Key takeaway: you get cited by AI engines the same way you earn trust from a careful editor. Lead with the answer, back every claim with a number and a named source, and make sure all of it is in the raw HTML. The tactics that chase algorithms age out. Substance does not.
01What is Generative Engine Optimization (GEO)?
GEO is the practice of writing and structuring content so that AI engines like ChatGPT, Perplexity, and Google AI Overviews cite it in their answers. The term comes from a Princeton-led paper that found adding statistics, citing sources, and adding quotations raised a page's visibility in AI answers by up to 40%.
02How is GEO different from SEO?
SEO optimizes to rank as a clickable link. GEO optimizes to be quoted as a source inside an AI-generated answer. They overlap, but GEO rewards extractable substance (numbers, citations, clear answers) and is less dependent on ranking in the top ten, since AI engines cite pages from well beyond it.
03Does adding an llms.txt file help me rank in AI search?
Not currently. llms.txt is a useful, low-cost convention for helping agents navigate your docs, but the major answer engines do not use it as a ranking signal. Google has said it does not even check for the file and likened it to the discredited keywords meta tag. Focus on the content itself.
04Why is my content not showing up in AI answers?

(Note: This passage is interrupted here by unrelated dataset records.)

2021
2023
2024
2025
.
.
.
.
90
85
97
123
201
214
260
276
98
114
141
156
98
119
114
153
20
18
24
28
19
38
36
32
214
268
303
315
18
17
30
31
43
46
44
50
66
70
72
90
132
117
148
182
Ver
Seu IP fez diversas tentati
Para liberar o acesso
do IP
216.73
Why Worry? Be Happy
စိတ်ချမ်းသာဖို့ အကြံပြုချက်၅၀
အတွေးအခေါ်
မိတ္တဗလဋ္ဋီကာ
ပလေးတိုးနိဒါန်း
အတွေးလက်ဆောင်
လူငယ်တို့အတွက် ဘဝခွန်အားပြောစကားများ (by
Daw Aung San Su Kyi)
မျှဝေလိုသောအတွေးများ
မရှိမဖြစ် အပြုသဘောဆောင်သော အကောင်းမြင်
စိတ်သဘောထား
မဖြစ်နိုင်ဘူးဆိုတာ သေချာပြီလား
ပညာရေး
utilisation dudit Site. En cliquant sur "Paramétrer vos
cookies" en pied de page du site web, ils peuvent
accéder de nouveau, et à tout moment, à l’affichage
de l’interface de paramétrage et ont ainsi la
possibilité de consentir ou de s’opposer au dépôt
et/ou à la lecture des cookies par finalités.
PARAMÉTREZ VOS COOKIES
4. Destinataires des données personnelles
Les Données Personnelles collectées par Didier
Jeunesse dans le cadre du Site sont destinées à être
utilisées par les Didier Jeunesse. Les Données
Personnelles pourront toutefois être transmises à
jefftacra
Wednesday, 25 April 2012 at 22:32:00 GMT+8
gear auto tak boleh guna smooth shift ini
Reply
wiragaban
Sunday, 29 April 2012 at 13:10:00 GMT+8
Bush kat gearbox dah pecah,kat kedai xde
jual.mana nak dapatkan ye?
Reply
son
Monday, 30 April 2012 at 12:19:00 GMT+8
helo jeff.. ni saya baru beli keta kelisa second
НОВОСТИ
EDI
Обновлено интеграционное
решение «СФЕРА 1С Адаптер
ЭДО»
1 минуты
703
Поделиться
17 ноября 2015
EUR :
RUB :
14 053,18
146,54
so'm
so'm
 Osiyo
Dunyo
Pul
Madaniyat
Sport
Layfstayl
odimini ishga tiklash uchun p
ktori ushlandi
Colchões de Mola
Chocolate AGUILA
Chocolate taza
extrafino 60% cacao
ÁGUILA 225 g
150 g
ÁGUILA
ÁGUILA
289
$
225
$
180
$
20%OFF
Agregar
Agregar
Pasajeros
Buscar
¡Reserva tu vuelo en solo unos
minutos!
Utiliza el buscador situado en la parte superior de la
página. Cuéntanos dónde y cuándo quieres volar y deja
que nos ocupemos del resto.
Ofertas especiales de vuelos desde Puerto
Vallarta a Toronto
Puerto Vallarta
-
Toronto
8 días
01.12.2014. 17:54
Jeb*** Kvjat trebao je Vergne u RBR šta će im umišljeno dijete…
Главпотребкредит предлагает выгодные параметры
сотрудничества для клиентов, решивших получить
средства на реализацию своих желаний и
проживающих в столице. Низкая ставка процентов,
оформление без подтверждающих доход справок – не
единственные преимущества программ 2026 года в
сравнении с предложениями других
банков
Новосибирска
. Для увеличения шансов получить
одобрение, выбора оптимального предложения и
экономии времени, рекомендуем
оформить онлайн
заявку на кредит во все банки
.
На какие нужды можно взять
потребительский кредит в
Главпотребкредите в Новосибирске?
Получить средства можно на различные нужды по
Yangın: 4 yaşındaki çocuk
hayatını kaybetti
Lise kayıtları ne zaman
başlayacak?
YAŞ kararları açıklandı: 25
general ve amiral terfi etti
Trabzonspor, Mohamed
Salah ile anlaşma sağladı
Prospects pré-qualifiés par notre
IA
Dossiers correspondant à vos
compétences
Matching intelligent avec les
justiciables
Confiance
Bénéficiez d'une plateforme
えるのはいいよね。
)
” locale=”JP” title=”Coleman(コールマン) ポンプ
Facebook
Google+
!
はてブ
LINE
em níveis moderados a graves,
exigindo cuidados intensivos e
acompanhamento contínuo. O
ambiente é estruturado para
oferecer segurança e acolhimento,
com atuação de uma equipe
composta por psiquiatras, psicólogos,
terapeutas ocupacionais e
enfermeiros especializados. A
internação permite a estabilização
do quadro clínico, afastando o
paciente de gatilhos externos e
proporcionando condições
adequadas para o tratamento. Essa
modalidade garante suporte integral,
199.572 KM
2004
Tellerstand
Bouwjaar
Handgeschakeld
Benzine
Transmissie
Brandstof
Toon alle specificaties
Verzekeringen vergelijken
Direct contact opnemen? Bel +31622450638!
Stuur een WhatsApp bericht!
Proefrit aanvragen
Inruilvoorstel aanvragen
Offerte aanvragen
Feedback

A common and overlooked reason is JavaScript. The major AI crawlers do not render JavaScript, so any content injected by client-side code is invisible to them. Load your page with JavaScript disabled; whatever disappears cannot be cited. Server-render your key facts and structured data.
05Do I need to rank number one to be cited by AI?
No. Analysis of AI Overviews found fewer than 40% of citations come from pages ranking in the top ten, a share that has been falling over time. A well-evidenced answer on a specific question can be cited without first winning a top-three position.